(GIVEN REQUEST) According to the message about Pointer Environment, what was QPTR?

(DOCUMENT TEXT)
::::::
> > For me, the silly thing in past years was that you could buy programs like 
> > QPAC2 or QD which happened to include Pointer Environment but AFAIK you 
> > could 
> > never buy Pointer Environment by itself!
> > 
> 
> Hmmmm! I now wonder what I bought from Jochen when he sent me QPTR. I thought 
> that was the Pointer Environment by itself. What I got was the QPTR Manual 
> (now much used), a set of Qmac macros for programming assembler pointer 
> programs 
> using Qmac, QPTR extensions for programming Pointer Environment in SuperBASIC 
> and some demo SuperBASIC programs.
Packages like QPAC2, QPAC1, QPTR, Easyptr etc etc always came with pointer 
environment included on the disk.

This blurred in users' minds the distinctions between all the terms.

QPTR was the programming reference guide book and the associated files on the 
disk which came with it.

This happened to include pointer environment.
::::::
(DATASET ENTRIES)

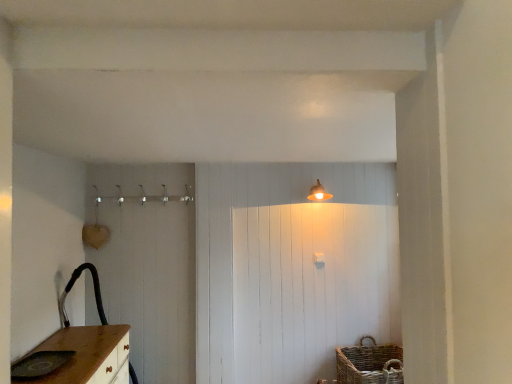
You are a GUI agent. You are given a task and a screenshot of the screen. Output one action in this format:
    pyautogui.click(x=<x>, y=<y>)
    Task: Click on the matte gray sink at lower left
    Image resolution: width=512 pixels, height=384 pixels.
    Given the screenshot: What is the action you would take?
    pyautogui.click(x=40, y=364)

What is the approximate width of matte gold light fixture at upper center?

It is 26.71 centimeters.

I want to click on matte gray sink at lower left, so click(40, 364).

Is matte gray sink at lower left oriented away from matte gold light fixture at upper center?

No, matte gray sink at lower left's orientation is not away from matte gold light fixture at upper center.

Is matte gray sink at lower left taller than matte gold light fixture at upper center?

No, matte gray sink at lower left is not taller than matte gold light fixture at upper center.

Considering the positions of objects matte gray sink at lower left and woven brown basket at lower right in the image provided, who is in front, matte gray sink at lower left or woven brown basket at lower right?

Positioned in front is matte gray sink at lower left.

Between point (34, 377) and point (353, 369), which one is positioned in front?

The point (34, 377) is more forward.

Does matte gray sink at lower left have a lesser width compared to woven brown basket at lower right?

Yes.

Consider the image. From a real-world perspective, is matte gray sink at lower left located higher than woven brown basket at lower right?

Yes.

Which object is more forward, matte gold light fixture at upper center or matte gray sink at lower left?

matte gray sink at lower left.

Can you confirm if matte gold light fixture at upper center is shorter than matte gray sink at lower left?

No.

From the picture: Does matte gold light fixture at upper center appear on the left side of matte gray sink at lower left?

In fact, matte gold light fixture at upper center is to the right of matte gray sink at lower left.

What are the coordinates of `sink lying in front of the matte gold light fixture at upper center` in the screenshot? It's located at (40, 364).

Is the depth of woven brown basket at lower right greater than that of matte gold light fixture at upper center?

No, woven brown basket at lower right is closer to the camera.

In terms of height, does woven brown basket at lower right look taller or shorter compared to matte gold light fixture at upper center?

In the image, woven brown basket at lower right appears to be taller than matte gold light fixture at upper center.

From the image's perspective, who appears lower, woven brown basket at lower right or matte gold light fixture at upper center?

woven brown basket at lower right, from the image's perspective.

Is woven brown basket at lower right situated inside matte gold light fixture at upper center or outside?

woven brown basket at lower right is spatially situated outside matte gold light fixture at upper center.

In the scene shown: Can you confirm if matte gold light fixture at upper center is smaller than woven brown basket at lower right?

Yes, matte gold light fixture at upper center is smaller than woven brown basket at lower right.

Which object is wider, matte gold light fixture at upper center or woven brown basket at lower right?

With larger width is woven brown basket at lower right.

Does matte gold light fixture at upper center lie in front of woven brown basket at lower right?

No, matte gold light fixture at upper center is behind woven brown basket at lower right.

Are woven brown basket at lower right and matte gray sink at lower left far apart?

Yes, woven brown basket at lower right and matte gray sink at lower left are quite far apart.

Is woven brown basket at lower right facing towards matte gray sink at lower left?

No, woven brown basket at lower right is not facing towards matte gray sink at lower left.

From a real-world perspective, who is located higher, woven brown basket at lower right or matte gray sink at lower left?

From a 3D spatial view, matte gray sink at lower left is above.

In terms of size, does woven brown basket at lower right appear bigger or smaller than matte gray sink at lower left?

woven brown basket at lower right is bigger than matte gray sink at lower left.

Identify the location of light fixture above the matte gray sink at lower left (from a real-world perspective). Image resolution: width=512 pixels, height=384 pixels. (318, 193).

Image resolution: width=512 pixels, height=384 pixels. I want to click on basket lying behind the matte gray sink at lower left, so click(x=369, y=363).

Based on their spatial positions, is woven brown basket at lower right or matte gold light fixture at upper center further from matte gray sink at lower left?

matte gold light fixture at upper center is positioned further to the anchor matte gray sink at lower left.

From the image, which object appears to be farther from matte gold light fixture at upper center, matte gray sink at lower left or woven brown basket at lower right?

The object further to matte gold light fixture at upper center is matte gray sink at lower left.

Looking at the image, which one is located further to matte gray sink at lower left, matte gold light fixture at upper center or woven brown basket at lower right?

Among the two, matte gold light fixture at upper center is located further to matte gray sink at lower left.

Looking at the image, which one is located closer to woven brown basket at lower right, matte gold light fixture at upper center or matte gray sink at lower left?

The object closer to woven brown basket at lower right is matte gold light fixture at upper center.

Based on their spatial positions, is matte gray sink at lower left or matte gold light fixture at upper center further from woven brown basket at lower right?

matte gray sink at lower left is further to woven brown basket at lower right.

Considering their positions, is woven brown basket at lower right positioned closer to matte gold light fixture at upper center than matte gray sink at lower left?

Among the two, woven brown basket at lower right is located nearer to matte gold light fixture at upper center.

What are the coordinates of `light fixture located between matte gray sink at lower left and woven brown basket at lower right in the left-right direction` in the screenshot? It's located at (318, 193).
::::::
(EXERCISE OUTPUT) The programming reference guide book and the associated files on the disk that came with it.